• [DOCUMENT SEGMENT]:
------------------------------------------------------------------------
Minimalist music continues to play an outsized role in contemporary ballet and ballet in turn has helped popularize and shape minimalist music. This book explores how minimalist music and contemporary ballet responded to the changing economy in the 1980s, how dance reshaped minimalist music as a genre, and how minimalist music helped create contemporary ballet.
Choreographing Minimalism: Music, Neoliberalism, and the Creation of Contemporary Ballet
Under contract with Oxford University Press
Ballet in the Cold War: A Soviet-American Exchange
Oxford University Press, 2020.
In 1959, the Bolshoi Ballet arrived in New York for its first ever tour of the United States. The tour was part of the Soviet-American cultural exchange, arranged by the governments of the US and USSR as part of their Cold War strategies. This book explores the first tours of the exchange, by the Bolshoi in 1959 and 1962, by American Ballet Theatre in 1960, and by New York City Ballet in 1962.
Drawing on both Russian- and English-language archival sources, this book demonstrates that the separation between Soviet and American ballet lies less in how the ballets look and sound, and more in the ways that Soviet and American viewers were trained to see and hear. It suggests new ways to understand both Cold War cultural diplomacy and twentieth-century ballet.
co-authored with Emily Abrams Ansari. “West Side Story Abroad as an American Icon: The USSR.”
In The Cambridge Companion to West Side Story, edited Elizabeth A. Wells and Paul Laird, 266–270. Cambridge University Press, 2025.
West Side Story has long been important in the international market. This chapter provides four vignettes of its presence outside of the United States. Attempts to make the show one of the pieces of American culture that the US State Department allowed to tour in the USSR in the 1950s were unsuccessful, but the 1961 film helped make West Side Story known there and its sense of integration between various elements aligned closely with Soviet artistic conceptions.
“The Soviet Context: the Rite at the Bolshoi Theatre.”
In The Cambridge Companion to the Rite of Spring, edited by Davinia Caddy, 189–204. Cambridge University Press, 2025.
------------------------------------------------------------------------
• [TASK 1]:
Answer these from the publication list:
(a) In what year did the Bolshoi Ballet arrive in New York for its first tour of the United States?
(b) Which publisher has *Choreographing Minimalism* under contract?
(c) Who edited *The Cambridge Companion to the Rite of Spring*?
• [TASK 2]: Return the publication list's passage from "In 1959, the" to "Ballet in 1962.", copied word for word.

(Dataset excerpts)
------------------------------------------------------------------------
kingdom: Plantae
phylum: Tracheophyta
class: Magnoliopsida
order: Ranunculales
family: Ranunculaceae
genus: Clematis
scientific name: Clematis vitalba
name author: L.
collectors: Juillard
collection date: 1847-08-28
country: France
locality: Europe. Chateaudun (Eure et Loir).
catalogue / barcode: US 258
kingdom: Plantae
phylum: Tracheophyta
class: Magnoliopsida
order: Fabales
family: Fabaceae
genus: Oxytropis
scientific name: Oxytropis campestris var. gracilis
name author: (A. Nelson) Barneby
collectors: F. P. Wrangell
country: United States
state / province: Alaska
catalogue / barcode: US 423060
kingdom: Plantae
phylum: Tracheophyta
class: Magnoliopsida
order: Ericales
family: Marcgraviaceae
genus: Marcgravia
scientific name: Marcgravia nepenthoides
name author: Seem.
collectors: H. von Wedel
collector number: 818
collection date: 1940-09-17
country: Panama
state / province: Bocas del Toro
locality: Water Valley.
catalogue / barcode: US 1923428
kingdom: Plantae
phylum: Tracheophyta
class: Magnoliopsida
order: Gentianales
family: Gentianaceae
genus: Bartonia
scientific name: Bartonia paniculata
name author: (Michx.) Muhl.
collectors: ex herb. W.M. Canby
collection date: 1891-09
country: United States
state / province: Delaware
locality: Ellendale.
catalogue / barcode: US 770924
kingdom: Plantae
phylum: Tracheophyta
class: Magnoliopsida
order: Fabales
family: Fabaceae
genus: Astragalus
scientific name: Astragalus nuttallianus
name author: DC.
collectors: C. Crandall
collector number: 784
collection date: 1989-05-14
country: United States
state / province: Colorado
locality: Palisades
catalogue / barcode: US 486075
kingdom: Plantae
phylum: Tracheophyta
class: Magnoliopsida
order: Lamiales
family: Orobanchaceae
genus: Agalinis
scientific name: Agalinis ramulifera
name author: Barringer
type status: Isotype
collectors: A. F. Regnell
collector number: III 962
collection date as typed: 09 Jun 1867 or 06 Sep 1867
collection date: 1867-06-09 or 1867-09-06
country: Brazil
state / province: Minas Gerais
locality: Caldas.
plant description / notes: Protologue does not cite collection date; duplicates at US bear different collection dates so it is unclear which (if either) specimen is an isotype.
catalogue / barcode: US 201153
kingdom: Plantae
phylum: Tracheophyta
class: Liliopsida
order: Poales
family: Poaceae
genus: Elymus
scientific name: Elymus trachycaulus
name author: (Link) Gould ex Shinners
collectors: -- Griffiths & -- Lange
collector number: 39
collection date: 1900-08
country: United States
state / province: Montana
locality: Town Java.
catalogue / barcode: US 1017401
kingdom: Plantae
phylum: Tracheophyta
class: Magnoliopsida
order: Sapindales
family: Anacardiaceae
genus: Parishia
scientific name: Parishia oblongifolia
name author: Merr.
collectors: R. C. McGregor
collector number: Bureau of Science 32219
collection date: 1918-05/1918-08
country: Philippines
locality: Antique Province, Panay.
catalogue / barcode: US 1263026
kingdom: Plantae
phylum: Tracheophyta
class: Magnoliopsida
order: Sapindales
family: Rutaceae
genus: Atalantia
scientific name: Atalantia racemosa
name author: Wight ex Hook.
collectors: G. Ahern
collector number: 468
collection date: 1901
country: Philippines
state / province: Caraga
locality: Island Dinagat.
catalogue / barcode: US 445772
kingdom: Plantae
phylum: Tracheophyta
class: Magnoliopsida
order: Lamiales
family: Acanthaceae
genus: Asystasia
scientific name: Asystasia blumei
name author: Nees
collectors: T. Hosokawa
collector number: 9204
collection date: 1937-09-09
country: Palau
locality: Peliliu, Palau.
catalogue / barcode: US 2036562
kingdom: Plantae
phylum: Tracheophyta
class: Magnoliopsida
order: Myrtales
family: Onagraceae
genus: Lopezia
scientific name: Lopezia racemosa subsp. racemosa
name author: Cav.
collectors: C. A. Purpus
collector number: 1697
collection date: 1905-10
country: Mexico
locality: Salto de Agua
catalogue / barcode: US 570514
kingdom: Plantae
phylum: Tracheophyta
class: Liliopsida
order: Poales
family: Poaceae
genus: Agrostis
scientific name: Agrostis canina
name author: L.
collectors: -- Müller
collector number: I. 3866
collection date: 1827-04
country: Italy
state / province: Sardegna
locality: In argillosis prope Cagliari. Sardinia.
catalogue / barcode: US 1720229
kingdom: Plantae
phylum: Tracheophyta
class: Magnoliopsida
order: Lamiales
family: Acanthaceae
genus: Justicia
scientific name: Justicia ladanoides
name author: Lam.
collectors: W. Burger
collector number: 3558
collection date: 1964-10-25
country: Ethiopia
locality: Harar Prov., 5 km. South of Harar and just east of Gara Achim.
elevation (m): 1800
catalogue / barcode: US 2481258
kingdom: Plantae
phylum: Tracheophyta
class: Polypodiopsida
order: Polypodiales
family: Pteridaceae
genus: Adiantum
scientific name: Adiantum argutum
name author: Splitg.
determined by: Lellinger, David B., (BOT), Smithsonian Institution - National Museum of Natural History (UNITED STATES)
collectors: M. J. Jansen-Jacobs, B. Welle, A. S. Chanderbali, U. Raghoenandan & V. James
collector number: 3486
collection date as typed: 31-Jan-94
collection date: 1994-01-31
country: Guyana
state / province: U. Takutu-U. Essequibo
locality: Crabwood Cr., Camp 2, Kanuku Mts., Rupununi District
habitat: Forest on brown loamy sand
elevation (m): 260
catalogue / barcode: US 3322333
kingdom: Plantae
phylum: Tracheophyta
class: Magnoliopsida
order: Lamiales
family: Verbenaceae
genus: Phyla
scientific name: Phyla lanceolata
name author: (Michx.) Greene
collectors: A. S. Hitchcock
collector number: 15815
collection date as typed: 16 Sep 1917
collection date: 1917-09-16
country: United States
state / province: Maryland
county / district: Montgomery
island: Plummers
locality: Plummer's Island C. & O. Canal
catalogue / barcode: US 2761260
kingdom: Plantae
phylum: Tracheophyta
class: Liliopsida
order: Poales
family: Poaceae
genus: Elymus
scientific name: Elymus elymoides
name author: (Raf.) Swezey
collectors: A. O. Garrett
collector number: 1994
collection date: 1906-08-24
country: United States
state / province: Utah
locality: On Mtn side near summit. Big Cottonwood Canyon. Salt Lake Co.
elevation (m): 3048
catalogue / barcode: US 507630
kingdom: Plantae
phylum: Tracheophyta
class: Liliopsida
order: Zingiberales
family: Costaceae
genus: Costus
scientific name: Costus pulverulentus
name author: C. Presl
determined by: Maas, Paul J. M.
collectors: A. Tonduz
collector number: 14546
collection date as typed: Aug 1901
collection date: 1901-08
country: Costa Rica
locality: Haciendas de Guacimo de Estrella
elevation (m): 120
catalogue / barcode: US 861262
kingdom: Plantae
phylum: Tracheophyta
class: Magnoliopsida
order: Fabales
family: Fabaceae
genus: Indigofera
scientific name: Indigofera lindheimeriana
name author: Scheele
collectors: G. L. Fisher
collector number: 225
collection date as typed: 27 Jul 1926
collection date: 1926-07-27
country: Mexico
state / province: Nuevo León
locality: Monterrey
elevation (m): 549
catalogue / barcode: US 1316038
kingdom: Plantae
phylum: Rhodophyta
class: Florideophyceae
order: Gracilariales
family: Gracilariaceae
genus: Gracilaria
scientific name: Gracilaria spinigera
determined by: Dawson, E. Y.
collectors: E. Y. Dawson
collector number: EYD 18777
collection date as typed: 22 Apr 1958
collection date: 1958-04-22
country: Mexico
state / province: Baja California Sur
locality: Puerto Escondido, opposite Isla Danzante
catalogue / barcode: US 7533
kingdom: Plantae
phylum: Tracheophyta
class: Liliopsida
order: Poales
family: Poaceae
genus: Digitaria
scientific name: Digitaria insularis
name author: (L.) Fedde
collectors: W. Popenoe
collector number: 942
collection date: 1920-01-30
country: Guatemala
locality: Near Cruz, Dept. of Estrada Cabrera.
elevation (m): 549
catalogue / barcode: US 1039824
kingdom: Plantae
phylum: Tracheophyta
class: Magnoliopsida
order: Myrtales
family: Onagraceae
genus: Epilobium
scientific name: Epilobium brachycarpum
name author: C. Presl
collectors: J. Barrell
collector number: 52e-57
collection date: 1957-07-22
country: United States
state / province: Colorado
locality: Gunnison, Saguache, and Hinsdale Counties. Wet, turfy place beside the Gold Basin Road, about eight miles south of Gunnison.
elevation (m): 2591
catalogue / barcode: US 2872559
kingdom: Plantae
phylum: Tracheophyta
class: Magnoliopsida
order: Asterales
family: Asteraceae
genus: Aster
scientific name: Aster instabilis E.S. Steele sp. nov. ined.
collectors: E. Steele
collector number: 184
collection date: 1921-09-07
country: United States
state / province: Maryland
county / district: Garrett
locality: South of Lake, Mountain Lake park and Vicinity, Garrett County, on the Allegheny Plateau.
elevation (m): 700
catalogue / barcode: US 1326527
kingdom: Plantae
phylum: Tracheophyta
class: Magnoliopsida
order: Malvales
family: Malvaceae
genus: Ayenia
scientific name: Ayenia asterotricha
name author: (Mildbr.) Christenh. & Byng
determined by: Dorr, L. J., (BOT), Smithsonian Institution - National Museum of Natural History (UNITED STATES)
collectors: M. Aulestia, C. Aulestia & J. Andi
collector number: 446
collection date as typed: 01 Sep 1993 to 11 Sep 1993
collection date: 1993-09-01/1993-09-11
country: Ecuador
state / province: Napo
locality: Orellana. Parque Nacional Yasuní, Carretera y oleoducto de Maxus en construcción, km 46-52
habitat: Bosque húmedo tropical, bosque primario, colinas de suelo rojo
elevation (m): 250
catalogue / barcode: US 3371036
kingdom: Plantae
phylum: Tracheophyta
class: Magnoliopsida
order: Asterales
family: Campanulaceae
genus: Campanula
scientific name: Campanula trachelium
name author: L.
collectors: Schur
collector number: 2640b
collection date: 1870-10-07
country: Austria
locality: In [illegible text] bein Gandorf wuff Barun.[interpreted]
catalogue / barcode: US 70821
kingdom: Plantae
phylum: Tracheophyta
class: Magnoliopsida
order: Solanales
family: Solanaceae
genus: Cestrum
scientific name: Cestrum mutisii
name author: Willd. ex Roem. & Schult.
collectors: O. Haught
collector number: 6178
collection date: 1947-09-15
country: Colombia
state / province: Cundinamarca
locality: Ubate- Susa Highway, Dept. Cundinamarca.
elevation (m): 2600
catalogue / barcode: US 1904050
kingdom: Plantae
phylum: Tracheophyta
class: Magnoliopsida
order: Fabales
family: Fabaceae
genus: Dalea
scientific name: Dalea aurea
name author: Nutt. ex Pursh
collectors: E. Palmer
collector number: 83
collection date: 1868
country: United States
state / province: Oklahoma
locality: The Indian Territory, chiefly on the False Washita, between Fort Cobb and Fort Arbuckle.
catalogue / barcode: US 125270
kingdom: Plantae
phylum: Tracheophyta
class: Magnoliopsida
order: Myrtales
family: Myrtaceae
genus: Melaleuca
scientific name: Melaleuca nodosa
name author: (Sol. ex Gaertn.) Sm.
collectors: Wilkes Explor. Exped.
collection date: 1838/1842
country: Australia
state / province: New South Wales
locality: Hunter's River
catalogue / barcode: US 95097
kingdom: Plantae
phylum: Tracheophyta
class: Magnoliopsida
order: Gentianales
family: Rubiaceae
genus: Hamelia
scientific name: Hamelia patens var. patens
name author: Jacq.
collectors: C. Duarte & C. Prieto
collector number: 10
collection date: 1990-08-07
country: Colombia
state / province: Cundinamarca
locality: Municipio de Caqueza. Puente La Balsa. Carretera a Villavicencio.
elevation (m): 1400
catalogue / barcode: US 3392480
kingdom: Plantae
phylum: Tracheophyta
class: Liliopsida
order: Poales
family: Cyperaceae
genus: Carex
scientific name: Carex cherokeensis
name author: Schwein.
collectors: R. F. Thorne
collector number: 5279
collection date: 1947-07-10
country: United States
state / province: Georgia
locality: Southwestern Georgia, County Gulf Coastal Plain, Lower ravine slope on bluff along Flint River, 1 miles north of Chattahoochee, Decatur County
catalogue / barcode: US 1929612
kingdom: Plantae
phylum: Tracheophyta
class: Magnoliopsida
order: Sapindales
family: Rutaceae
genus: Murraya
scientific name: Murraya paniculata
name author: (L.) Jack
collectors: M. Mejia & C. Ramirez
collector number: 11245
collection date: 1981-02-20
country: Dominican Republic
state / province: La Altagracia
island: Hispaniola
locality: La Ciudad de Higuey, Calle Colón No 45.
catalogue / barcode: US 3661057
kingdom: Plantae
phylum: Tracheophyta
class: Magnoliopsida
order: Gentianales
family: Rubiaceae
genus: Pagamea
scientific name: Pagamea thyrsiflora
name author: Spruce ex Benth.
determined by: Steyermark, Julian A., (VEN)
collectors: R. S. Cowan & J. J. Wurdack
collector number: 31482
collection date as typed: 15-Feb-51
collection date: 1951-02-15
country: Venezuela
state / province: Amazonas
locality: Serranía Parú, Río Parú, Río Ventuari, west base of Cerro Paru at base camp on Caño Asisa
------------------------------------------------------------------------
• [PROBLEM SOLUTION 1]:
(a) 1959
(b) Oxford University Press
(c) Davinia Caddy

• [PROBLEM SOLUTION 2]:
In 1959, the Bolshoi Ballet arrived in New York for its first ever tour of the United States. The tour was part of the Soviet-American cultural exchange, arranged by the governments of the US and USSR as part of their Cold War strategies. This book explores the first tours of the exchange, by the Bolshoi in 1959 and 1962, by American Ballet Theatre in 1960, and by New York City Ballet in 1962.